My parents emigrated to Canada in 1956, from Scotland. They didn’t know anyone here, but my Uncle John in Liverpool had traveled the world, working on ships, and his endorsement of the beautiful city on the Pacific, tipped the scales for Vancouver over Montreal. Dad thought he could find a job in broadcast radio in Vancouver… so he and my mum packed up their lives into a couple of steamer trunks, and with two young daughters in tow, set sail for Canada, leaving all relatives behind.
A few years, a few houses and a few different jobs later, my Parents had me.
To me, when I was a little kid, the word Family meant my parents, and my sisters.
My parents made many friendships in their newly-adopted country, and growing up, we called most of these people “Aunt” or “Uncle”. As I grew a bit older, I learned that these people weren’t actually related to us, but were Aunts and Uncles “in name only”. I also learned that there were OTHER people I talked to on the phone on Christmas Day and sometimes heard, on exchanged reel to reel tapes, who I was related to. They were the ‘Overseas Relatives’.
As a teenager, my Mum and I went to meet the ‘Overseas Relatives’, and spent three weeks meeting Aunts, Uncles and Cousins… all over Scotland and England. Being a typical teenager, I wore the unfortunate cloak of being self-absorbed, while lacking in both self-confidence and self-assuredness. Quiet and shy would be an understatement… so I busied myself behind the lens of a camera, taking pictures. After that trip, I was able to match faces and personalities to the Overseas Relatives. During my teens, there were also a few trips by various Overseas Relatives to Canada.
Later, when I got married, my Family more than doubled when I was embraced by my wife’s family. Through the following years, our Family also grew to include four lovely nieces.

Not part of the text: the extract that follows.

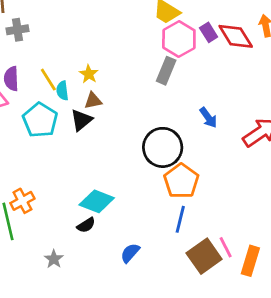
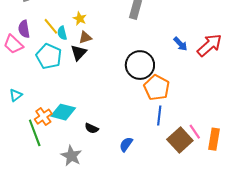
blue arrow: (208, 118) -> (180, 44), moved
cyan diamond: (97, 201) -> (63, 112), moved
black semicircle: (86, 225) -> (92, 128), turned 64
gray star: (54, 259) -> (71, 156), size x1.5

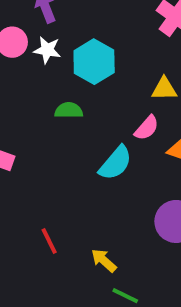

Then the growth stopped… My Parents both passed away… and Lorie’s long list of Aunts and Uncles started dwindling. At the same time, the Overseas Relatives were diminishing in numbers, as my Dad’s two siblings and my Mum’s four siblings slowly succumbed to age and diseases. Until all were gone, save my Mum’s brother John.
Uncle John turned 80, last April. He and his wife, Aunt Patricia had been very kind when I went to Liverpool as a teen. It had been Uncle John who, when I went with my Mum to see my Grandmother, Sybil, for the one and only visit, after 15 minutes, took me for ice cream, as it was apparent (even to my teenage self) that Sybil was more interested in the Wimbledon Tennis results on her TV, than in talking to me, as she had placed a wager on the results.
After Uncle John’s recent birthday, John and Patricia’s son and daughter-in-law – David and Louise – started making arrangements for a family trip. So, this is how six of the Buchanan clan: Uncle John, Aunt Patricia, David, Louise, and grand kids Rebecca and Luke, came to be in Vancouver, for a visit.
From the first greeting at the airport, there was an immediate comfort, warmth and ease talking with all of them… and lots of laughter amid the “getting to know” everyone. I have always known that the Buchanan men have a distinct “look”… deep-set eyes and black hair that turns gray early… and I can now “see” myself in Uncle John, David and Luke, and them in me.
It had been 31 years since the last time Uncle John, Aunt Patricia and David had been been to Vancouver… and now Luke is the age David had been, and David was the age John had been on their last visit. Someone saw a photo of their last trip, and said each could pass for the generation that followed. I am also older than the last time they visited, by 31 years… and I’m sure, no wiser.
But I know that these people stepped off the plane as Overseas Relatives, and are leaving today as Family.
Family is a Relative thing, and today, some of my Family are leaving town.
I wish them a safe journey, and look forward to seeing them again… hopefully soon !!!